From mboxrd@z Thu Jan  1 00:00:00 1970
Return-Path: <linux-kernel-owner@vger.kernel.org>
Received: (majordomo@vger.kernel.org) by vger.kernel.org via listexpand
	id S1161398AbbBEAUq (ORCPT <rfc822;w@1wt.eu>);
	Wed, 4 Feb 2015 19:20:46 -0500
Received: from h2.hallyn.com ([78.46.35.8]:40852 "EHLO h2.hallyn.com"
	rhost-flags-OK-OK-OK-OK) by vger.kernel.org with ESMTP
	id S965444AbbBEAUo (ORCPT <rfc822;linux-kernel@vger.kernel.org>);
	Wed, 4 Feb 2015 19:20:44 -0500
Date: Thu, 5 Feb 2015 01:20:42 +0100
From: "Serge E. Hallyn" <serge@hallyn.com>
To: Casey Schaufler <casey@schaufler-ca.com>
Cc: Serge Hallyn <serge.hallyn@ubuntu.com>, Christoph Lameter <cl@linux.com>,
        Serge Hallyn <serge.hallyn@canonical.com>,
        Andy Lutomirski <luto@amacapital.net>,
        Jonathan Corbet <corbet@lwn.net>, Aaron Jones <aaronmdjones@gmail.com>,
        "Ted Ts'o" <tytso@mit.edu>, linux-security-module@vger.kernel.org,
        linux-kernel@vger.kernel.org, akpm@linuxfoundation.org
Subject: Re: [capabilities] Allow normal inheritance for a configurable set
 of capabilities
Message-ID: <20150205002042.GB23013@mail.hallyn.com>
References: <alpine.DEB.2.11.1502021018500.5029@gentwo.org>
 <54CFB9B8.8020701@schaufler-ca.com>
 <20150202180806.GE24351@ubuntumail>
 <54CFC942.9010502@schaufler-ca.com>
MIME-Version: 1.0
Content-Type: text/plain; charset=us-ascii
Content-Disposition: inline
In-Reply-To: <54CFC942.9010502@schaufler-ca.com>
User-Agent: Mutt/1.5.21 (2010-09-15)
Sender: linux-kernel-owner@vger.kernel.org
List-ID: <linux-kernel.vger.kernel.org>
X-Mailing-List: linux-kernel@vger.kernel.org

Quoting Casey Schaufler (casey@schaufler-ca.com):
> On 2/2/2015 10:08 AM, Serge Hallyn wrote:
> > Quoting Casey Schaufler (casey@schaufler-ca.com):
> >> I'm game to participate in such an effort.
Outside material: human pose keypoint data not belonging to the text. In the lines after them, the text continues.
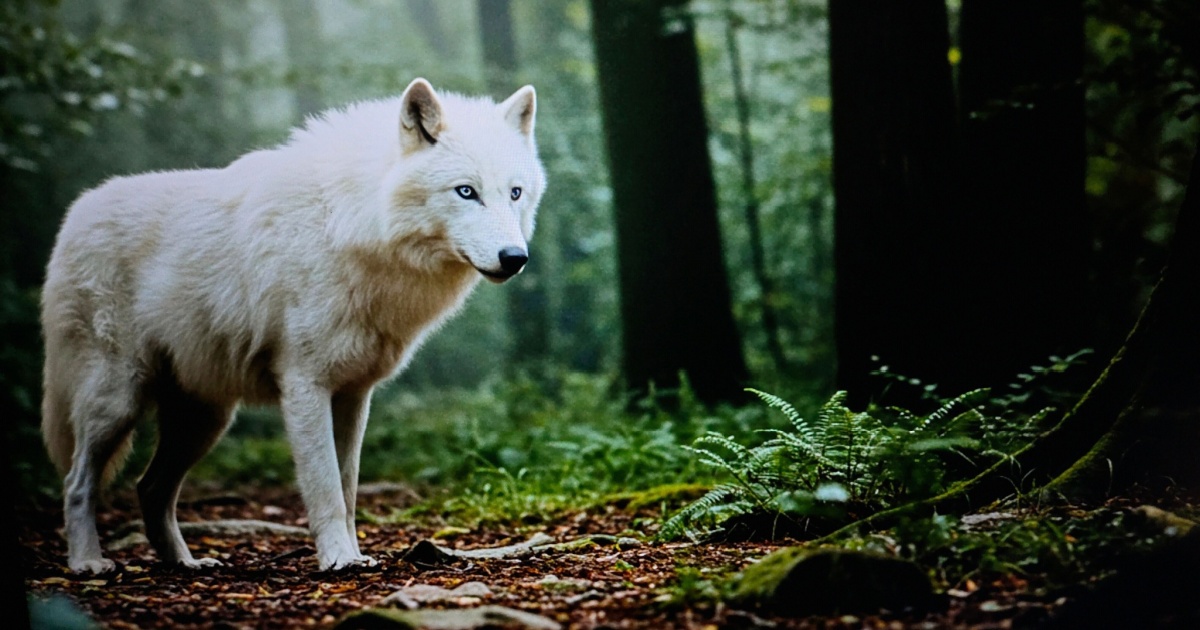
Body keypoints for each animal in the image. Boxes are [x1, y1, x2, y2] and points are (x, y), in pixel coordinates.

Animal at [40, 78, 544, 573]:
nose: (515, 258)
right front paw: (338, 559)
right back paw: (88, 563)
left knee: (150, 488)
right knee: (77, 481)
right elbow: (325, 487)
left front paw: (355, 555)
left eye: (515, 193)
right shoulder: (305, 384)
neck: (351, 223)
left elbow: (348, 487)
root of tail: (76, 214)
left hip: (204, 419)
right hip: (118, 400)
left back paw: (185, 563)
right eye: (466, 191)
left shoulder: (354, 394)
The POSIX scheme
> >> is workable, but given that it's 20 years old and hasn't
> >> developed real traction it's hard to call it successful.
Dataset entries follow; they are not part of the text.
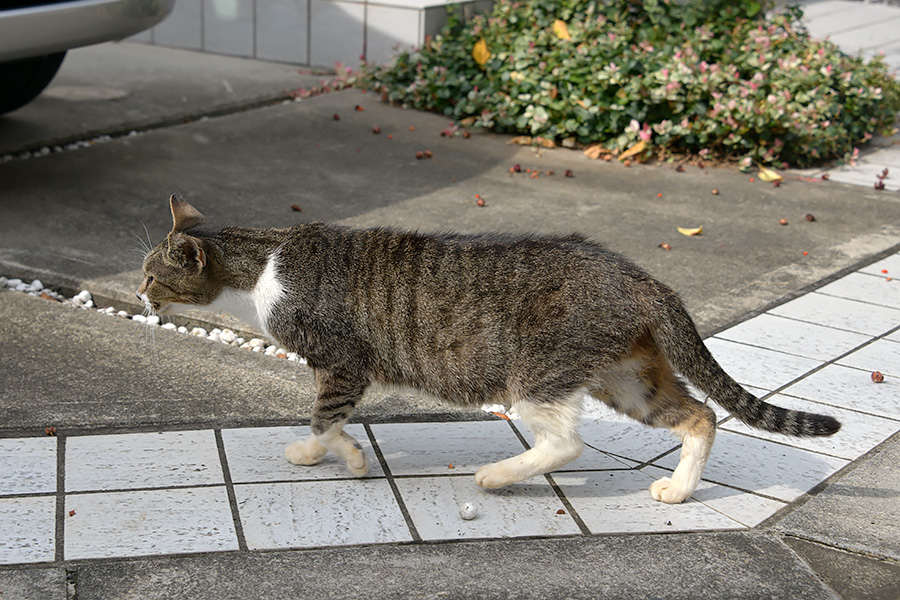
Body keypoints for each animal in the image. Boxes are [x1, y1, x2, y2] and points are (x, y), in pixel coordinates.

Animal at [137, 195, 840, 504]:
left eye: (150, 274)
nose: (139, 293)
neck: (264, 265)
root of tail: (642, 277)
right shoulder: (343, 370)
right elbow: (329, 420)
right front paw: (334, 452)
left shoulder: (342, 362)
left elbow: (324, 417)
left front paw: (333, 456)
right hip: (629, 377)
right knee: (700, 415)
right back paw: (678, 490)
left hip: (538, 373)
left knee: (565, 443)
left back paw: (497, 477)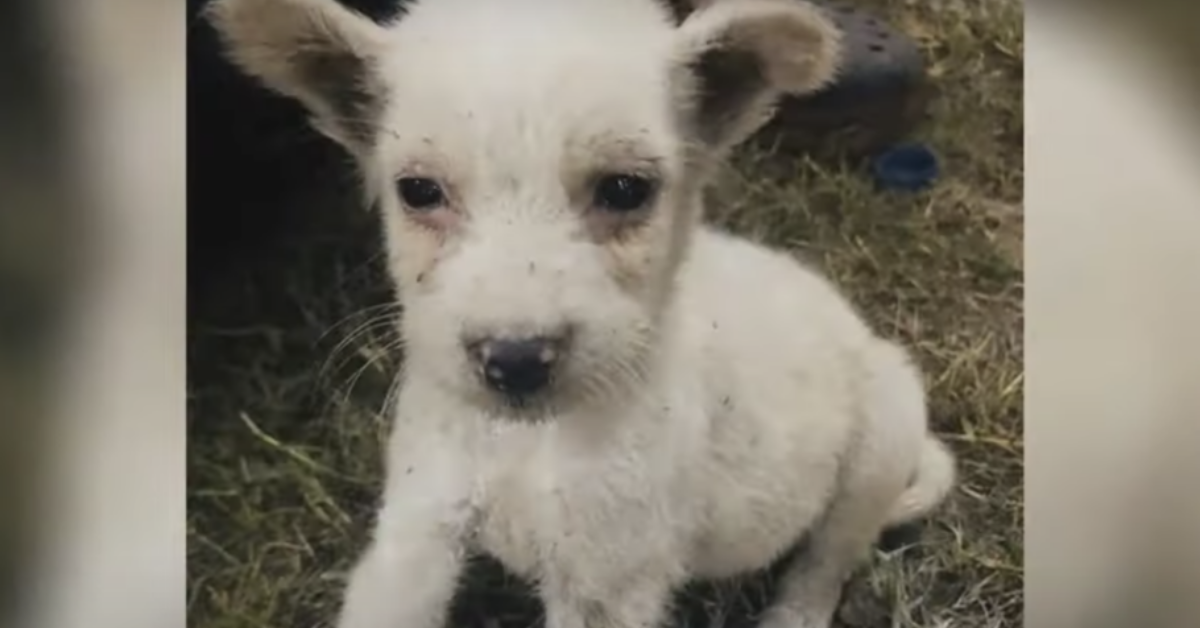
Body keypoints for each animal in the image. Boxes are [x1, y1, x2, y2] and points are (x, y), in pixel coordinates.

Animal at [208, 1, 955, 628]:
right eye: (417, 190)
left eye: (625, 189)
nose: (513, 360)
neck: (527, 441)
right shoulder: (419, 523)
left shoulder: (606, 583)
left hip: (881, 445)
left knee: (824, 565)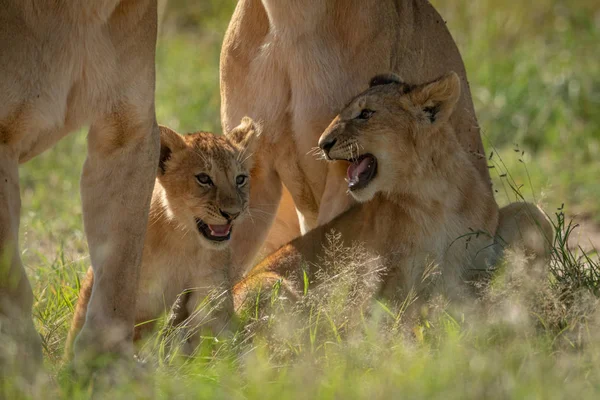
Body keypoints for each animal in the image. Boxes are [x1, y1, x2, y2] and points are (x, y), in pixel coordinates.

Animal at [65, 117, 258, 358]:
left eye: (240, 179)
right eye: (204, 178)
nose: (233, 213)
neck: (183, 239)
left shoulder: (210, 290)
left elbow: (214, 335)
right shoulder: (139, 297)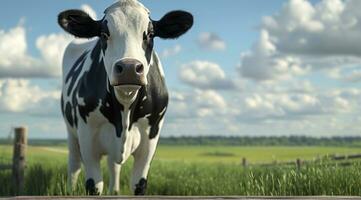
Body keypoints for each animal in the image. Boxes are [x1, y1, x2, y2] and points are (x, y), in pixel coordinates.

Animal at [57, 0, 193, 195]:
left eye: (150, 34)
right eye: (104, 34)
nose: (129, 68)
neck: (125, 108)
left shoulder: (150, 140)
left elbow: (139, 184)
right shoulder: (87, 138)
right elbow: (93, 185)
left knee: (114, 166)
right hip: (72, 131)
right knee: (74, 165)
> > Over the years we've several times discussed possible reasons for this
> > and how to help.  I personally think it's two things:  1. lack of
> > toolchain and fs support.  The fact that we cannot to this day enable
> > ping using capabilities by default because of cpio, tar and non-xattr
> > filesystems is disheartening.  2. It's hard for users and applications
> > to know what caps they need.  yes the API is a bear to use, but we can
> > hide that behind fancier libraries.  But using capabilities requires too
> > much in-depth knowledge of precisely what caps you might need for
> > whatever operations library may now do when you asked for something.
> 
> The fix for that is to a change to the audit system. If the audit system
> reported the capabilities relevant to the decision you'd have what you
> need. If you failed because you didn't have CAP_CHMOD or you succeeded
> because you had CAP_SYS_ADMIN it should show up in the audit record.
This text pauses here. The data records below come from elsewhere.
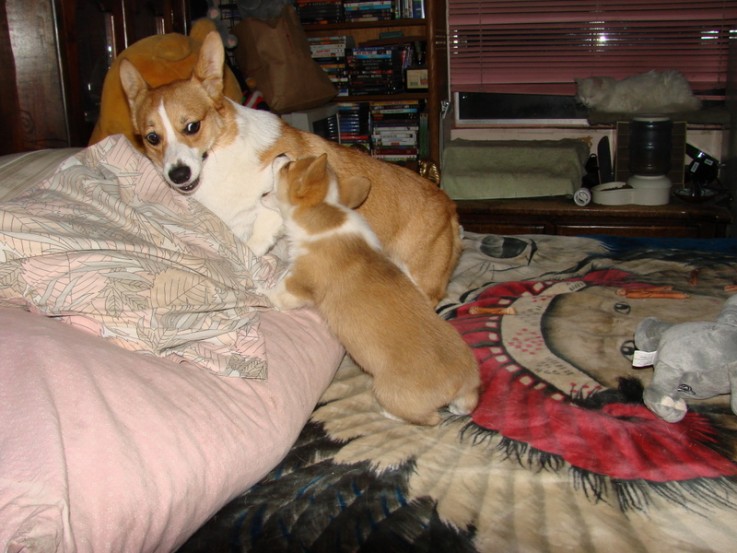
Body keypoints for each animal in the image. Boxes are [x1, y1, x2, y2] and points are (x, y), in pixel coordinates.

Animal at [119, 31, 460, 302]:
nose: (178, 175)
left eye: (192, 127)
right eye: (152, 138)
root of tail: (450, 210)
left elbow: (258, 232)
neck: (219, 161)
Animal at [268, 153, 480, 424]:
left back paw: (389, 413)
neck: (328, 212)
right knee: (465, 406)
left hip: (388, 391)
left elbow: (278, 292)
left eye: (287, 167)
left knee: (430, 419)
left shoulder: (299, 281)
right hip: (465, 396)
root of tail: (461, 381)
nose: (280, 154)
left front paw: (261, 292)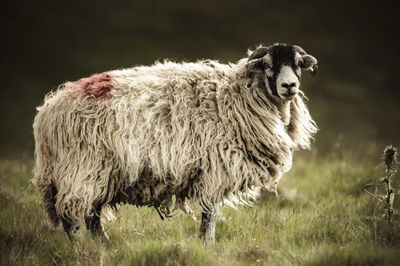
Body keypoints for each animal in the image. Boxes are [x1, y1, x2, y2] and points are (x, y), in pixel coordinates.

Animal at [32, 42, 318, 242]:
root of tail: (46, 112)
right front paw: (208, 244)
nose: (289, 86)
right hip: (82, 169)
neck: (236, 96)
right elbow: (210, 216)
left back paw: (104, 245)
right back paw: (83, 248)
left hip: (98, 174)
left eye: (297, 64)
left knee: (91, 215)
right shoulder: (215, 170)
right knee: (73, 218)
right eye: (267, 64)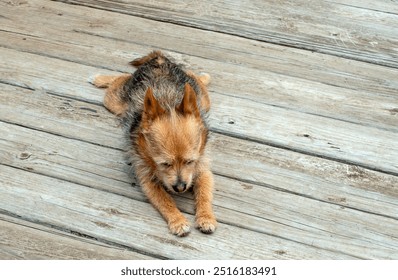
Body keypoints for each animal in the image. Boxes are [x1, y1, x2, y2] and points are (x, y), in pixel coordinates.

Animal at [92, 50, 218, 236]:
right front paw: (177, 220)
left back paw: (202, 77)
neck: (169, 103)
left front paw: (206, 217)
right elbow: (164, 201)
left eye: (190, 161)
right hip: (114, 101)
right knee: (121, 78)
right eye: (164, 164)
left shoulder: (202, 169)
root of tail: (159, 60)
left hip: (203, 99)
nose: (180, 187)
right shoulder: (147, 180)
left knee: (193, 77)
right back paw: (101, 78)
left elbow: (204, 194)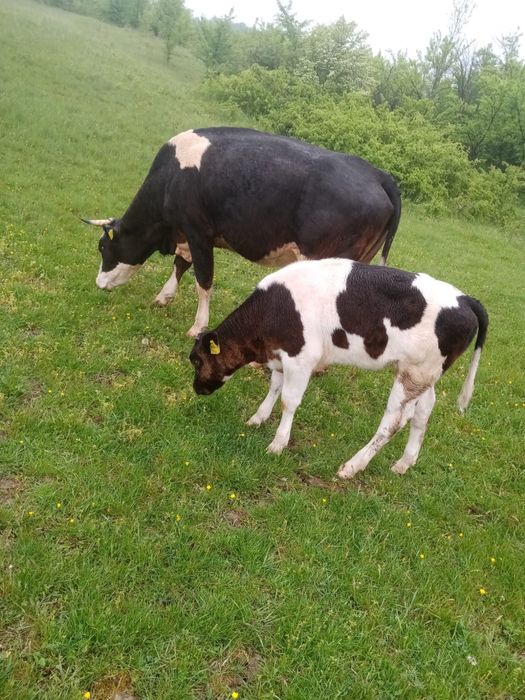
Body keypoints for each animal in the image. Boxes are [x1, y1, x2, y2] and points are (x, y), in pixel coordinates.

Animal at [83, 127, 401, 336]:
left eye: (103, 248)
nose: (98, 283)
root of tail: (378, 174)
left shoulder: (197, 231)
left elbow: (203, 280)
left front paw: (198, 327)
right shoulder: (186, 233)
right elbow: (180, 264)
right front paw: (164, 297)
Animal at [189, 258, 488, 478]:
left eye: (197, 361)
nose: (196, 389)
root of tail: (465, 299)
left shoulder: (301, 357)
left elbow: (288, 400)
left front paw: (278, 443)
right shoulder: (282, 354)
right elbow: (274, 386)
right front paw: (258, 418)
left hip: (414, 374)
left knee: (394, 422)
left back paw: (353, 466)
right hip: (423, 373)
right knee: (424, 411)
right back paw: (404, 463)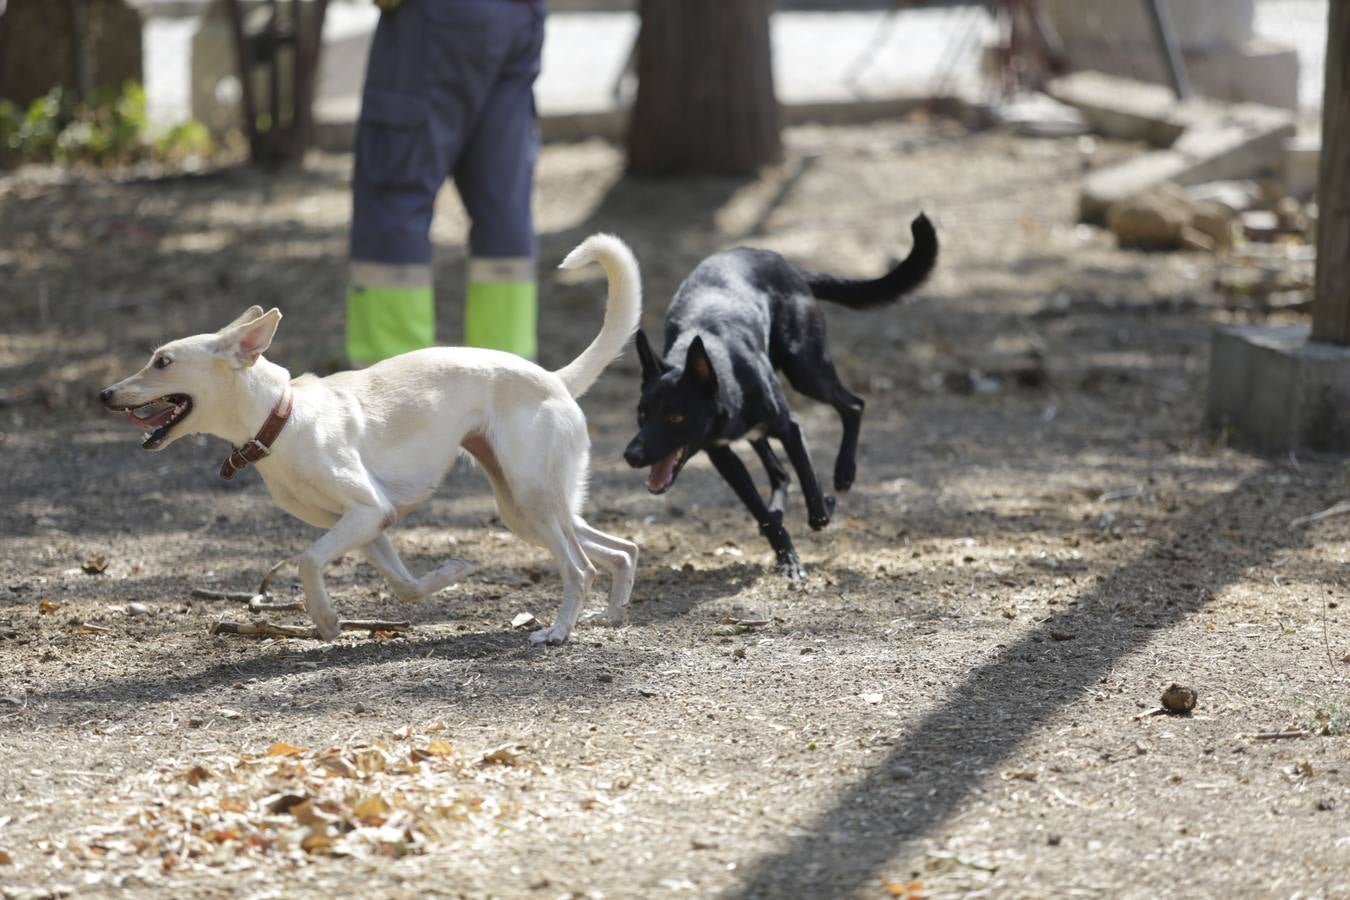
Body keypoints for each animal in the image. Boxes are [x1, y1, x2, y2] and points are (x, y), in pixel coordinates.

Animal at [99, 236, 637, 644]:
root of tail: (555, 379)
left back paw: (558, 632)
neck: (284, 418)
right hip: (527, 508)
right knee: (620, 550)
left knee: (581, 569)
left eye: (163, 362)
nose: (104, 394)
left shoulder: (366, 511)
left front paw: (325, 619)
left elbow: (308, 559)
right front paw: (452, 573)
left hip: (531, 496)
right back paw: (609, 616)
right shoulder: (371, 522)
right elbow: (406, 587)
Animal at [623, 213, 934, 577]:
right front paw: (787, 555)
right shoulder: (722, 455)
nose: (630, 455)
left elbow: (812, 490)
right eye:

> Other systems have used this approach.
> 
> You could, of course, create a separate capability result log, and I
> believe that Nokia had done something along those lines. I think that
> adding it to the audit trail is a more rational approach.

I wonder how much that would end up affecting performance, assuming it
left an audit message at every ns_capable() failure.  Even if it was
only done under a certain sysctl, it could certainly be useful.